La troika formada por el BCE, el FMI y la Comisión Europea supervisa a Grecia in situ en orden a liberar el siguiente tramo del rescate; Geithner se reúne con el Eurogrupo ante la preocupación creciente de Obama; los emergentes toman partido; y Merkel, Sarkozy teleconferencian con Papandreu para resolver el caos heleno.
Es el más reciente capítulo del culebrón de la deuda periférica, del cual Grecia es símbolo absoluto. No sólo por ser el primer rescatado y el país que ha evidenciado las disfunciones de la maquinaria institucional europea. También porque ha arrancado una suerte de acción coordinada multilateral para propiciarle un sostén que evite otro Lehman.

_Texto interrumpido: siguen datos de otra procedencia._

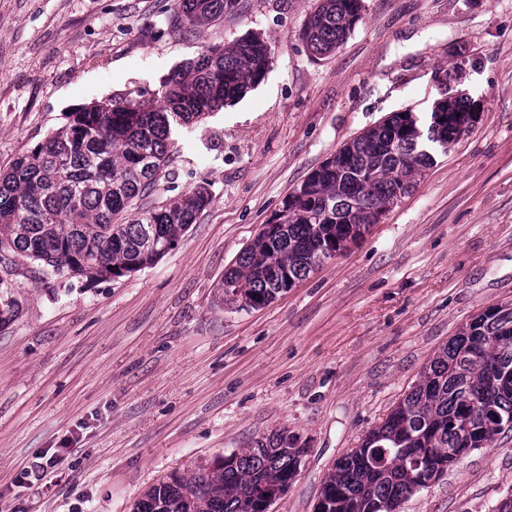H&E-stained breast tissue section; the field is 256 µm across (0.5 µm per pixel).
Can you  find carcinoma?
<instances>
[{
  "instance_id": "1",
  "label": "carcinoma",
  "mask_w": 512,
  "mask_h": 512,
  "mask_svg": "<svg viewBox=\"0 0 512 512\" xmlns=\"http://www.w3.org/2000/svg\"><path fill=\"white\" fill-rule=\"evenodd\" d=\"M234 0H179L158 35H183L224 17ZM361 0H319L302 30L315 55L339 48L360 20ZM266 42L253 36L202 51L163 83L161 95L108 98L68 114L66 124L0 174V260L38 261L55 274L110 280L155 264L210 203L207 187L146 206L158 188L172 133L259 84ZM471 101L445 98L436 140L416 137L395 112L347 142L288 194L277 220L259 231L224 271V295L258 308L364 238L382 211L409 193L469 131ZM512 304L484 311L426 366L423 379L360 445L342 455L321 498L329 512H399L423 489L421 470H448L450 453L485 448L512 426ZM306 449L287 431L232 452L189 478L174 474L134 512H267Z\"/></svg>"
}]
</instances>
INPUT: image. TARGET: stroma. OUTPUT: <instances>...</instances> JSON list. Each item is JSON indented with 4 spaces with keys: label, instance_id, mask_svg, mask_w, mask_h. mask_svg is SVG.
Segmentation results:
<instances>
[{
    "label": "stroma",
    "instance_id": "1",
    "mask_svg": "<svg viewBox=\"0 0 512 512\" xmlns=\"http://www.w3.org/2000/svg\"><path fill=\"white\" fill-rule=\"evenodd\" d=\"M317 0H236L161 36L175 0H0V170L78 106L154 94L206 48H271L264 80L173 134L166 199L212 200L156 264L94 284L0 267V512H133L144 493L279 431L305 454L272 512H315L336 460L387 418L459 329L512 303V0H363L335 51L300 32ZM468 96L471 131L358 244L266 306L224 272L282 200L395 112ZM69 443L43 481L21 476ZM512 433L471 451L400 512H493Z\"/></svg>",
    "mask_w": 512,
    "mask_h": 512
}]
</instances>
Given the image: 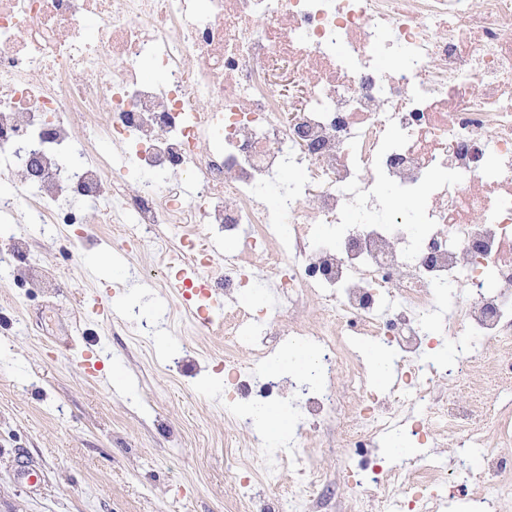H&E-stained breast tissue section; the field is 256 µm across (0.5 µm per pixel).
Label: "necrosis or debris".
Masks as SVG:
<instances>
[{
    "mask_svg": "<svg viewBox=\"0 0 512 512\" xmlns=\"http://www.w3.org/2000/svg\"><path fill=\"white\" fill-rule=\"evenodd\" d=\"M276 64L298 96L274 89ZM288 169L298 179L269 198ZM20 213L44 235L92 220L151 239L167 271L193 276L184 307L206 324L223 310L225 346L246 338L254 362L269 359V329L307 343L321 387L287 392L228 358L225 404L290 395L309 434L341 427L365 451L347 468L351 512H441L433 463L378 453L405 424L425 440L465 434L493 478L474 502L512 505V412L480 387L462 405L433 384L479 372L512 383V0H0V223ZM201 224L241 247L223 277ZM263 280L286 300L287 326L248 304ZM443 287L448 316L430 334L421 320ZM362 338L397 356L388 389L361 371ZM444 338L459 357L437 367L425 353ZM415 403L427 415L403 422ZM262 445L243 443L235 480L248 489L288 470L294 512H312L313 457Z\"/></svg>",
    "mask_w": 512,
    "mask_h": 512,
    "instance_id": "obj_1",
    "label": "necrosis or debris"
}]
</instances>
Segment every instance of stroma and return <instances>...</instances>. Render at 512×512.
<instances>
[{
	"mask_svg": "<svg viewBox=\"0 0 512 512\" xmlns=\"http://www.w3.org/2000/svg\"><path fill=\"white\" fill-rule=\"evenodd\" d=\"M67 233L63 224L44 238L19 220L0 234V251L24 246L41 265L34 278L0 273V512H227L241 495L227 443L265 426L260 412L240 425L224 414L223 336L199 324L183 334L175 290L139 286V272L159 267L152 243L133 246L89 224L74 248ZM106 293L108 315L90 303ZM147 323L156 327L148 336ZM89 345L104 380L84 372ZM288 437L314 446L323 512H345V439L333 427L308 439L293 416L269 434L274 444ZM436 452L467 457L444 512H470L479 450L454 438Z\"/></svg>",
	"mask_w": 512,
	"mask_h": 512,
	"instance_id": "1",
	"label": "stroma"
}]
</instances>
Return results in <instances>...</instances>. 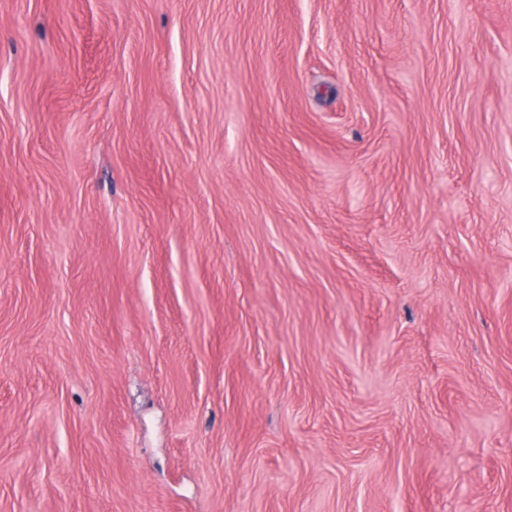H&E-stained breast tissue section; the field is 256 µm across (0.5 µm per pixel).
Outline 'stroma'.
<instances>
[{
    "mask_svg": "<svg viewBox=\"0 0 512 512\" xmlns=\"http://www.w3.org/2000/svg\"><path fill=\"white\" fill-rule=\"evenodd\" d=\"M0 512H512V0H0Z\"/></svg>",
    "mask_w": 512,
    "mask_h": 512,
    "instance_id": "obj_1",
    "label": "stroma"
}]
</instances>
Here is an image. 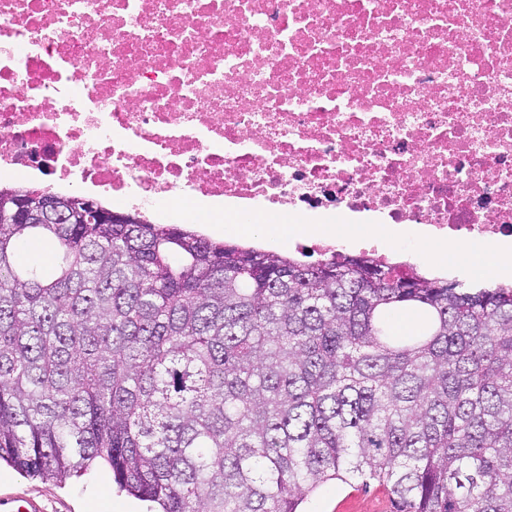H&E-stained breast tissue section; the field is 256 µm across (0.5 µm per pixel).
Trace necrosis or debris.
Returning <instances> with one entry per match:
<instances>
[{"mask_svg":"<svg viewBox=\"0 0 512 512\" xmlns=\"http://www.w3.org/2000/svg\"><path fill=\"white\" fill-rule=\"evenodd\" d=\"M512 238V0H0V180Z\"/></svg>","mask_w":512,"mask_h":512,"instance_id":"obj_1","label":"necrosis or debris"}]
</instances>
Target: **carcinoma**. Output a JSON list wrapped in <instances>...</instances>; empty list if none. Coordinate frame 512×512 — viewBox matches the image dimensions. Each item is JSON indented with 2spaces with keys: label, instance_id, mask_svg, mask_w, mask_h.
<instances>
[{
  "label": "carcinoma",
  "instance_id": "cac0c4a2",
  "mask_svg": "<svg viewBox=\"0 0 512 512\" xmlns=\"http://www.w3.org/2000/svg\"><path fill=\"white\" fill-rule=\"evenodd\" d=\"M35 193L0 186V208ZM23 241L52 265H19ZM2 461L58 483L104 464L157 512H301L330 480L512 512V287L139 214L0 223Z\"/></svg>",
  "mask_w": 512,
  "mask_h": 512
}]
</instances>
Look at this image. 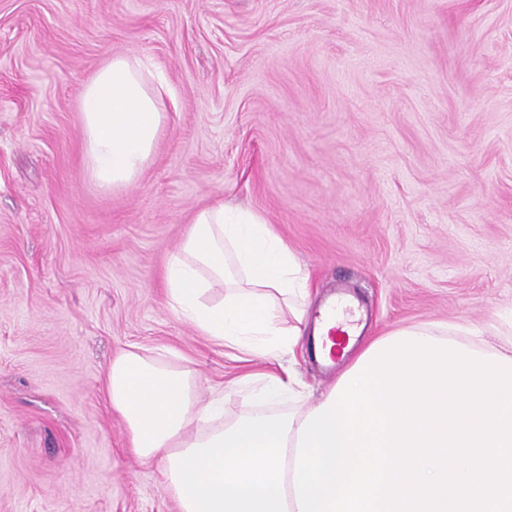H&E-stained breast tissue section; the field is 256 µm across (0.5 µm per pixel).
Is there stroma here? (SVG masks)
<instances>
[{"label": "stroma", "mask_w": 512, "mask_h": 512, "mask_svg": "<svg viewBox=\"0 0 512 512\" xmlns=\"http://www.w3.org/2000/svg\"><path fill=\"white\" fill-rule=\"evenodd\" d=\"M165 77L136 183L92 181L80 96L113 56ZM257 210L368 342L512 345V0H0V512H178L105 394L170 349L244 407L267 371L184 321L168 260L202 208Z\"/></svg>", "instance_id": "35a3bbf8"}]
</instances>
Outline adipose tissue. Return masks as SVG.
<instances>
[{"instance_id":"obj_1","label":"adipose tissue","mask_w":512,"mask_h":512,"mask_svg":"<svg viewBox=\"0 0 512 512\" xmlns=\"http://www.w3.org/2000/svg\"><path fill=\"white\" fill-rule=\"evenodd\" d=\"M163 78L135 54L113 57L85 85L84 147L97 186L133 185L153 152ZM165 282L179 314L242 355L275 360L302 337L313 291L293 250L265 217L221 203L194 216ZM222 298H211L214 288ZM246 407L224 415V395L201 401L193 372L130 347L112 359L107 392L136 456L163 461L178 512H299L293 484L298 428L314 407L292 376L250 374Z\"/></svg>"}]
</instances>
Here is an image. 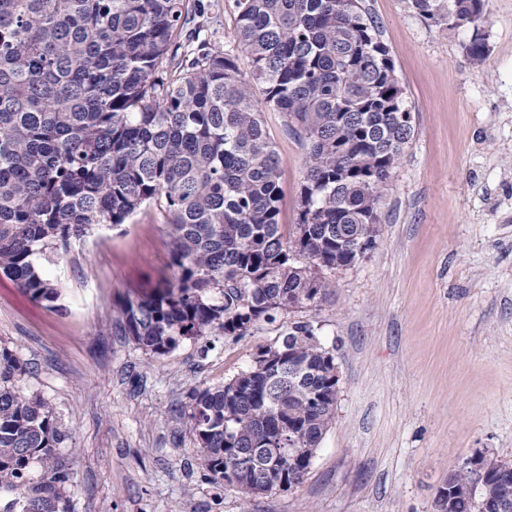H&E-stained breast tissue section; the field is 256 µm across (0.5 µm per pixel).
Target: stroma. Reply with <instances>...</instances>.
I'll return each instance as SVG.
<instances>
[{
	"label": "stroma",
	"instance_id": "stroma-1",
	"mask_svg": "<svg viewBox=\"0 0 512 512\" xmlns=\"http://www.w3.org/2000/svg\"><path fill=\"white\" fill-rule=\"evenodd\" d=\"M390 50L415 135L386 192L381 234L315 320L341 381L335 420L303 481L244 498L212 482L180 411L271 345L281 322L203 336L155 356L121 331L117 305L173 280L151 205L74 240L48 269L57 301L0 275V344L25 392L55 406L77 448L71 512H435L450 473L481 451L512 459V0L477 27L421 16L411 0H363ZM488 46L473 66V32ZM265 125L282 162L280 221L295 223L305 148L281 112Z\"/></svg>",
	"mask_w": 512,
	"mask_h": 512
}]
</instances>
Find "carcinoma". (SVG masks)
Instances as JSON below:
<instances>
[{"label":"carcinoma","instance_id":"cac0c4a2","mask_svg":"<svg viewBox=\"0 0 512 512\" xmlns=\"http://www.w3.org/2000/svg\"><path fill=\"white\" fill-rule=\"evenodd\" d=\"M236 51L211 47L186 0H0V272L36 301L40 272L72 241L165 210L174 281L120 306L124 334L162 356L187 339L241 338L258 322L319 310L324 272L376 244L385 192L414 122L390 51L361 0H232ZM424 17L477 25L485 0H412ZM186 35V44L178 38ZM251 59L250 76L237 52ZM480 66L487 45L466 46ZM262 89L254 97L252 86ZM306 148L297 223H280L281 161L263 108ZM246 369L189 394L201 465L243 495L300 484L335 418L331 350L311 321L286 325ZM0 347V512H70L77 449L53 405L25 394ZM298 433L288 440V430ZM461 465L436 501L512 512V461Z\"/></svg>","mask_w":512,"mask_h":512}]
</instances>
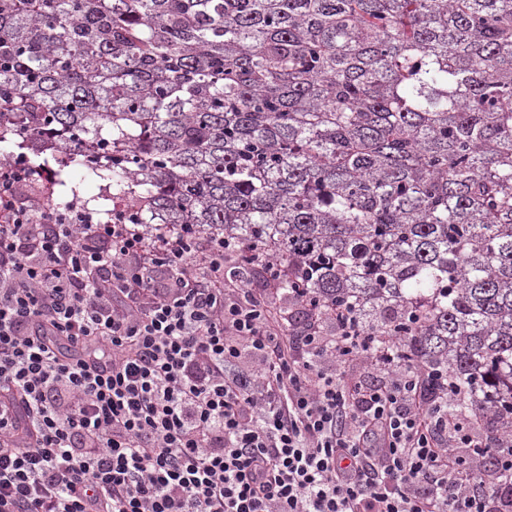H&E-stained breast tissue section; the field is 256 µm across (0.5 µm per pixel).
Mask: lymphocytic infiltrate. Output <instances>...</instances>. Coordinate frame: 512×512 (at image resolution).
Instances as JSON below:
<instances>
[{
	"mask_svg": "<svg viewBox=\"0 0 512 512\" xmlns=\"http://www.w3.org/2000/svg\"><path fill=\"white\" fill-rule=\"evenodd\" d=\"M48 173L0 165V512H512V438L349 310L271 258L229 277L224 238L39 205Z\"/></svg>",
	"mask_w": 512,
	"mask_h": 512,
	"instance_id": "lymphocytic-infiltrate-1",
	"label": "lymphocytic infiltrate"
}]
</instances>
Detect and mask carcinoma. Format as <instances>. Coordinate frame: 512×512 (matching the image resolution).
Returning <instances> with one entry per match:
<instances>
[{"label":"carcinoma","instance_id":"carcinoma-1","mask_svg":"<svg viewBox=\"0 0 512 512\" xmlns=\"http://www.w3.org/2000/svg\"><path fill=\"white\" fill-rule=\"evenodd\" d=\"M0 144L273 256L512 434V0H0Z\"/></svg>","mask_w":512,"mask_h":512}]
</instances>
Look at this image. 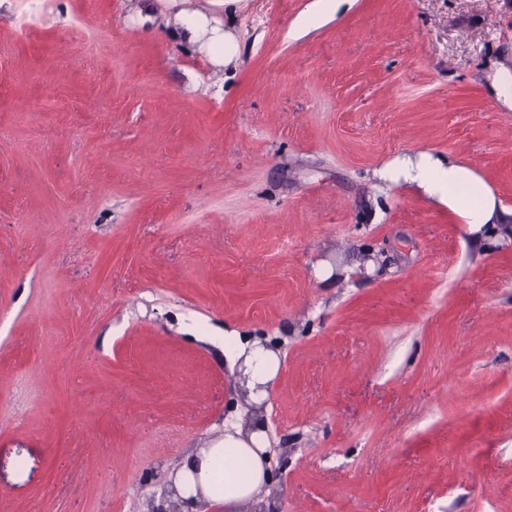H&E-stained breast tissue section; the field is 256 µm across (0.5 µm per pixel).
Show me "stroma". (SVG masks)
<instances>
[{
    "label": "stroma",
    "mask_w": 512,
    "mask_h": 512,
    "mask_svg": "<svg viewBox=\"0 0 512 512\" xmlns=\"http://www.w3.org/2000/svg\"><path fill=\"white\" fill-rule=\"evenodd\" d=\"M314 2L0 0V512H160L228 336L279 512H512V0ZM421 152L499 224L381 178ZM182 36L189 42H195L207 37L206 45L210 48L215 63L224 66L231 63L237 53V45L232 34L220 32L217 28L209 26L206 16L192 11L186 12L181 18ZM230 360L233 366L239 362L238 370L248 377L243 383L239 373L240 383L247 389L250 403L261 405L268 396L267 386L269 384L270 387L279 369L277 354L255 343H246L231 353ZM257 385L260 386L257 388Z\"/></svg>",
    "instance_id": "1"
}]
</instances>
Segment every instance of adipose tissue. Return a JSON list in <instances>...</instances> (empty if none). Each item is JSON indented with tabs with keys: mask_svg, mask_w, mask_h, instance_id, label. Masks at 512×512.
Returning a JSON list of instances; mask_svg holds the SVG:
<instances>
[{
	"mask_svg": "<svg viewBox=\"0 0 512 512\" xmlns=\"http://www.w3.org/2000/svg\"><path fill=\"white\" fill-rule=\"evenodd\" d=\"M181 27L187 41L206 39L215 63L232 62L237 53L234 37L211 27L206 16L196 11L185 13ZM382 176L391 182L404 180L419 185L429 195L447 202L449 209L459 212L473 229L497 218L494 196L479 177L457 163H446L425 153L413 160L393 162ZM230 360L246 377L250 403L261 404L279 369L277 354L246 343L231 353ZM267 447V433L256 415L237 420L222 440L187 458L174 479L183 512H208L220 504L226 512H243L263 503L268 482Z\"/></svg>",
	"mask_w": 512,
	"mask_h": 512,
	"instance_id": "obj_1",
	"label": "adipose tissue"
}]
</instances>
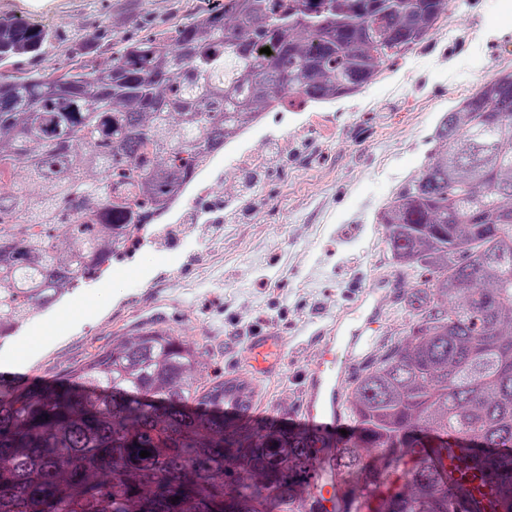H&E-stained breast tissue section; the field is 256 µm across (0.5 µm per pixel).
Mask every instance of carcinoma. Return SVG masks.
<instances>
[{"label":"carcinoma","mask_w":512,"mask_h":512,"mask_svg":"<svg viewBox=\"0 0 512 512\" xmlns=\"http://www.w3.org/2000/svg\"><path fill=\"white\" fill-rule=\"evenodd\" d=\"M448 0H222L172 35L122 38L105 65L17 77L47 34L0 36V338L100 275L190 181L201 151L297 99L370 84L429 37ZM268 47L271 54L260 50ZM444 149L382 216L401 268L405 337L349 384L357 438L245 426L253 390L211 376L207 350L163 329L118 336L51 387L0 377V512H306L297 487L320 448L341 512H452L429 453L448 438L504 448L512 512V71L442 122ZM150 452L142 458L139 453ZM408 459L396 489V462ZM177 501H172V498Z\"/></svg>","instance_id":"1"}]
</instances>
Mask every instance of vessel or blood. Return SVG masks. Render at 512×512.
<instances>
[{
	"instance_id": "b4317fda",
	"label": "vessel or blood",
	"mask_w": 512,
	"mask_h": 512,
	"mask_svg": "<svg viewBox=\"0 0 512 512\" xmlns=\"http://www.w3.org/2000/svg\"><path fill=\"white\" fill-rule=\"evenodd\" d=\"M381 285L373 283L352 294L350 302L310 340L318 353L314 364L301 371L303 405L289 414L290 427L318 436L357 435L358 429L346 401V388L368 358L367 349L383 320ZM285 353L280 334L267 329L250 337L244 357L251 370L266 376L278 370ZM335 360L327 370V360ZM448 473V494L453 512H500L502 495L497 487L484 484L469 462L468 449L458 440L448 442L439 460ZM307 492L319 512H334L342 489L334 465L327 456L318 457L310 468Z\"/></svg>"
}]
</instances>
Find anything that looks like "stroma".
Here are the masks:
<instances>
[{
	"label": "stroma",
	"instance_id": "1",
	"mask_svg": "<svg viewBox=\"0 0 512 512\" xmlns=\"http://www.w3.org/2000/svg\"><path fill=\"white\" fill-rule=\"evenodd\" d=\"M207 0H0V18L52 34L30 70L79 58L80 38L107 62L112 31L170 32ZM438 33L412 47L359 93L333 103L266 113L246 138L215 155L193 204L158 222L150 238L106 273L65 292L0 342V374L44 383L120 334L156 326L203 345L227 378L251 383L264 411L301 404L298 347L371 280L401 273L379 219L442 148L438 129L483 83L512 71V0H457ZM383 295L384 336L401 338V297L414 272ZM274 328L286 351L258 377L243 360L253 333Z\"/></svg>",
	"mask_w": 512,
	"mask_h": 512
}]
</instances>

Las primeras potencias intentan parar la temible reacción en cadena que derivaría de la caída efectiva de una Atenas quebrada, como hace tiempo descuentan los mercados con su castigo. El desplome heleno tendría un inmensurable coste político para la UE. Sin estar conjurado el contagio, arrastraría a bancos y Estados, entre los que España e Italia tendrían papel protagonista.
Y, con todo, tendría un impacto de alcance desconocido en términos de crecimiento económico justo cuando la economía mundial teme por una recaída. Es un precio demasiado alto y las acciones multilaterales de las distintas potencias se confabulan para no pagarlo, máxime cuando resulta inviable un abandono del euro.
Así, lo que hace falta es que Atenas cumpla, pues se ha llegado a este punto por sus indisciplinas previas. Todos los avances de los directores de la economía mundial pueden malograrse y quedarse en mero paripé estéril si el derrumbe heleno fuera ya inevitable, un escenario posible.